Many businesses struggle with bad debts. Unpaid debts can financially cripple a business, and the time and/or cost of recovering that debt may exceed the value of the debt itself. Often creditors take the risk of paying lawyers and/or debt collectors a significant amount of fees without the assurance of success.
If creditors are not paid, they face paying debt collectors and/or lawyers to collect the debt. But here is an alternative, that is to both write off the debt (and get the tax advantage of doing so) and avoid legal costs (but still get all the advantages of using lawyers).
The solution is through the sale of debt to us. At 90 Nine, when we buy a debt, we engage specialist lawyers to collect the debt and use the Court process to do so. We completely fund this process at no risk to the creditor.
While a relatively new debt enforcement process for New Zealanders, debt buying has been common in Europe and the USA for a while. Debt buying is an arrangement where a debt is purchased from the original creditor by a debt buyer for a percentage of the face value of the debt, based on the potential collectability of the debt.
From a legal perspective, sale of debt is achieved through an assignment.
The assignment of debt
The idea that a contractual right cannot be transferred is an archaic view that has been rejected by equity.
In the 17th century, the English Court of Chancery recognised and enforced the assignment of a contractual right, including the right to receive a debt.
Even though a right to receive a debt is intangible, the Courts regarded a debt as property and an asset capable of being dealt with like any other asset, including being assigned.
The English laws have consequently been adopted in New Zealand and the right to assign “a thing in action” (i.e. a contractual right) is presently recognised by Subpart 5 of the Property Law Act 2007 (“the Act”).
Section 48 of the Act expressly confirms that the ‘thing in action’ includes a right to receive payment of a debt.
Section 50 of the Act provides that a thing in action can be subject to an absolute assignment assuming the proper method and form of assignment is satisfied.
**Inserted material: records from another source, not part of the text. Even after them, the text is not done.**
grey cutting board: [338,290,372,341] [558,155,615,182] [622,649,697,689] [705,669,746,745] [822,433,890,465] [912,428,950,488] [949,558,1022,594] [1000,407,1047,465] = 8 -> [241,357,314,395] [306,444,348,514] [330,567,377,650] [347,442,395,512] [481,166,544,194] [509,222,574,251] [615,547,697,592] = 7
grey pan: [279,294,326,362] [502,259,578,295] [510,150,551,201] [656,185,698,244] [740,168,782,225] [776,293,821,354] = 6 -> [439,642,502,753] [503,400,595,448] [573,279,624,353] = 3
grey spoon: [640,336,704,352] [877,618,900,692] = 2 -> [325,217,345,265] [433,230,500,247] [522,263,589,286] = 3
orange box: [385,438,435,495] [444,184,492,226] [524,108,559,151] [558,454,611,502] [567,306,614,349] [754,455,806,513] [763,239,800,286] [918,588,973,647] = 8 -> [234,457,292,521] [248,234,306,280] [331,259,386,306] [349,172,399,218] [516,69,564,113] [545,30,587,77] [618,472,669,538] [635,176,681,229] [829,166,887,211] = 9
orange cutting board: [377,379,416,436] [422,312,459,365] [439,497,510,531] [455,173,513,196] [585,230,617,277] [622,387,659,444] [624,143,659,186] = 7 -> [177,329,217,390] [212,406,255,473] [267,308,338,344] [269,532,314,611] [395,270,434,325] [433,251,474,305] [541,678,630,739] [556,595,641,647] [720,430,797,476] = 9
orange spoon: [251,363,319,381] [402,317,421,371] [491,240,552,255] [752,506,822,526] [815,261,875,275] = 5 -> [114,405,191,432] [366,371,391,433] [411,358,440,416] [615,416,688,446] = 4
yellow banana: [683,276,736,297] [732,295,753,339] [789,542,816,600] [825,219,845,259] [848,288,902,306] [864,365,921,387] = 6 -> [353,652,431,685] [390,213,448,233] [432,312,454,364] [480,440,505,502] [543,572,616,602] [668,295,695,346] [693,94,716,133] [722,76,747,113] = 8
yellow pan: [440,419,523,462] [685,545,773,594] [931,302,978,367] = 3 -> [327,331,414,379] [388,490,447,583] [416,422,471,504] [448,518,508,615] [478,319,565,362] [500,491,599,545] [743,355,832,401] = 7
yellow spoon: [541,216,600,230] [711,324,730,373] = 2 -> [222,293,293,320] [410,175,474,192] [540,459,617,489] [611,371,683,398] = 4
This means that personal rights to property such as the right to receive a debt may be assigned from the original creditor to the debt buyer.
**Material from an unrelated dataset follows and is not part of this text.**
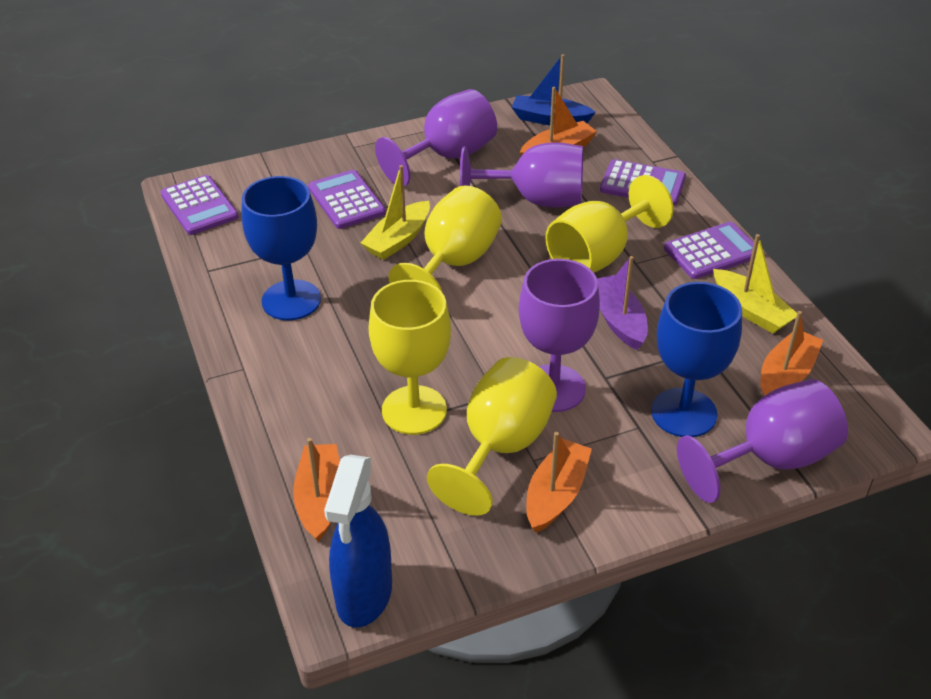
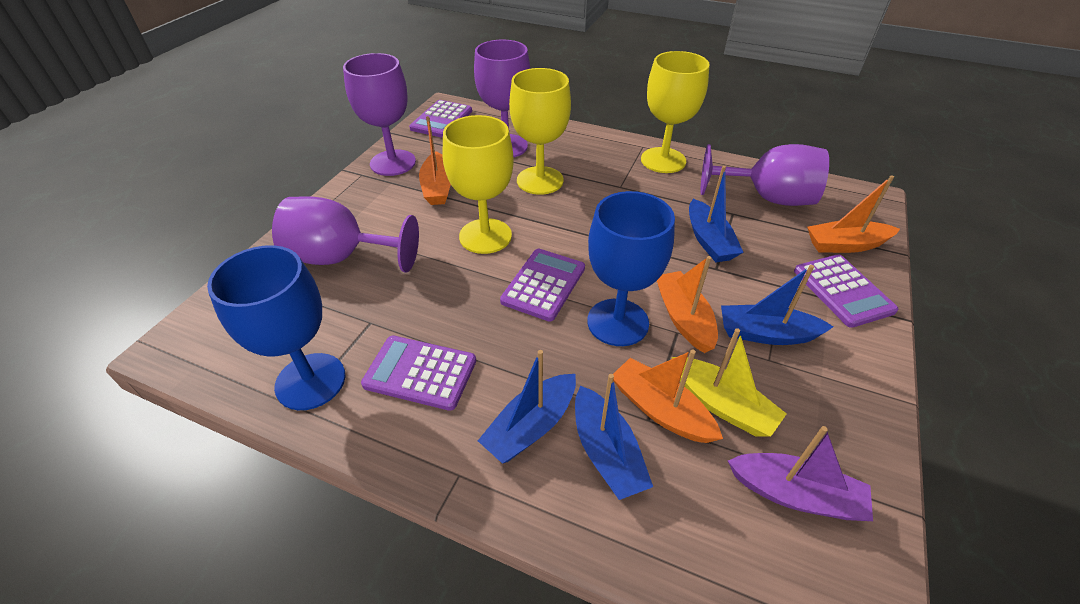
blue boat: [512,54,596,126] = 1 -> [478,350,576,464] [575,374,653,500] [689,166,744,262] [721,265,834,345] = 4
blue spray bottle: [324,455,392,628] = 1 -> none = 0
yellow boat: [361,165,430,260] [713,234,797,334] = 2 -> [672,328,787,437] = 1
yellow goblet: [369,280,451,435] [388,186,502,292] [427,357,557,516] [545,175,674,272] = 4 -> [443,115,514,254] [509,68,571,195] [641,51,710,173] = 3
When assigning a debt, all rights and remedies of the original creditor over the debt are transferred to the assignee. It is not necessary to provide valuable consideration for the assignment meaning that debts can be bought for zero dollars. Further, it is possible to assign an amount or debt that will or may be payable in the future.
The laws of equity in relation to assignment continue operating concurrently with the statutory provisions and can be of benefit in limited circumstances where the statutory requirements of assignment have not been satisfied. However, practically, enforcing an equitable assignment might be more challenging, and for this reason, it is always advisable to assign a debt through statutory assignment under the Act.
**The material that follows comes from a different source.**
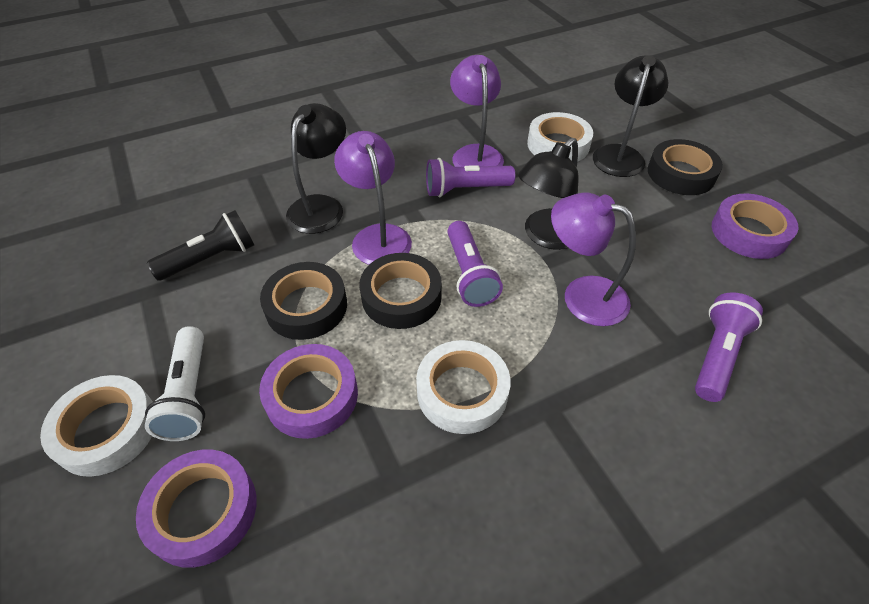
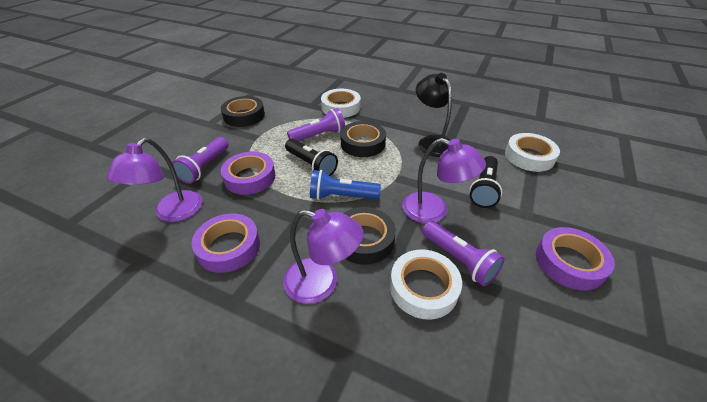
black flashlight: [147,210,254,281] = 1 -> [285,139,338,176] [469,156,502,208] = 2
black lamp: [286,103,346,234] [518,138,579,250] [593,55,669,177] = 3 -> [416,73,452,157] = 1
blue flashlight: none = 0 -> [310,170,381,200] = 1
white flashlight: [145,326,205,441] = 1 -> none = 0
Proper method and form of assignment
Under s 50 of the Act, for an absolute assignment of a thing in action to occur, at the minimum, the assignment needs to be in writing and signed by the assignor.
In addition to the minimum requirements, we recommend the best practice is to assign a debt through a deed, to reduce risk of future challenge to the assignment. A deed is a legal document which, in accordance with s 9 of the Act, needs to:
- Be in writing;
- Be signed by all parties;
- Have signatures witnessed in accordance with the Act (unless the party is a body corporate with no fewer than 2 directors);
- Include the locality of the place of residence and the occupation or description of the witnesses.
The deed will become binding once the above is done and when it is delivered by the person to be bound by it or their agent. This can be done through physical delivery or through fax/email.
Generally, the deed should make it clear who the parties are and what it is that is being assigned with as much certainty and clarity as possible.
Pursuant to s 51 of the Act, once a debt has been assigned, the notice of assignment needs to be provided to the debtor. That means informing the debtor, preferably in writing, that the debt is now payable to the debt buyer. If actual notice is not given to the debtor and the debtor pays the debt to the original creditor, this discharges the debtor’s liability to pay to the debt buyer. Although, the original creditor must now pay those funds to the debt buyer. In the case of joint debtors, only one needs to be given actual notice of the assignment.
Rights that cannot be assigned
Some contractual rights are incapable of assignment, whether under equity or under the Act.
A common example of such right is the right pursuant to the contract which expressly prohibits the assignment, either entirely or without the consent of all parties.
Another right that cannot be assigned is the bare right to a cause of action, which is not attached to a property interest such as a debt.
The Act addresses the assignment of rights, including right to a debt, but not the assignment of the burden of obligation. Assignment of contractual liabilities is generally not possible, unless limited exceptions apply.